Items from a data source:

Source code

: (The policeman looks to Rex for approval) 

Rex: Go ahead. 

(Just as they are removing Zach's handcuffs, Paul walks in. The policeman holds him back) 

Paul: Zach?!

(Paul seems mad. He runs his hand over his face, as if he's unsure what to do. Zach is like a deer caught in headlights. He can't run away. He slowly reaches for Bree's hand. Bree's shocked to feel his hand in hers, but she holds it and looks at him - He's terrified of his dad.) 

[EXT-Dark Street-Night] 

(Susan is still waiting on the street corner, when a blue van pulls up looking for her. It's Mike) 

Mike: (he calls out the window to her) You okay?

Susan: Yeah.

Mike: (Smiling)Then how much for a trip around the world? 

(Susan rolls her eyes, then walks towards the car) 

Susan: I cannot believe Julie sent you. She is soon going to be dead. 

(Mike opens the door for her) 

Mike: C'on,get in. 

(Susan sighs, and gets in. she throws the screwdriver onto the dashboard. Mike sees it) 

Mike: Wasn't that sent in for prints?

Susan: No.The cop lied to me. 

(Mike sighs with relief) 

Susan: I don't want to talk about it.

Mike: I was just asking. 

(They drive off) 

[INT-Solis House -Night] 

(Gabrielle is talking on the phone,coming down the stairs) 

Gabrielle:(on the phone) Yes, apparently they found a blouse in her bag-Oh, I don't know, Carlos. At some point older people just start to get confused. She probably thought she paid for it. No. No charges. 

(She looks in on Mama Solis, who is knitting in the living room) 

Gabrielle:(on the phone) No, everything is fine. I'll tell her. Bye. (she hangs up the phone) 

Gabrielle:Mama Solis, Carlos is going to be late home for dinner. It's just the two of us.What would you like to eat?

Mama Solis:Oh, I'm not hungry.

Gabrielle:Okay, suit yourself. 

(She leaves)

## Aim of the exercise
Reproduce without changes everything from the line containing "Paul: Zach?!" down to the line containing "(Mike opens the door for her)", including both of those lines.

## Your solution
Paul: Zach?!

(Paul seems mad. He runs his hand over his face, as if he's unsure what to do. Zach is like a deer caught in headlights. He can't run away. He slowly reaches for Bree's hand. Bree's shocked to feel his hand in hers, but she holds it and looks at him - He's terrified of his dad.) 

[EXT-Dark Street-Night] 

(Susan is still waiting on the street corner, when a blue van pulls up looking for her. It's Mike) 

Mike: (he calls out the window to her) You okay?

Susan: Yeah.

Mike: (Smiling)Then how much for a trip around the world? 

(Susan rolls her eyes, then walks towards the car) 

Susan: I cannot believe Julie sent you. She is soon going to be dead. 

(Mike opens the door for her) 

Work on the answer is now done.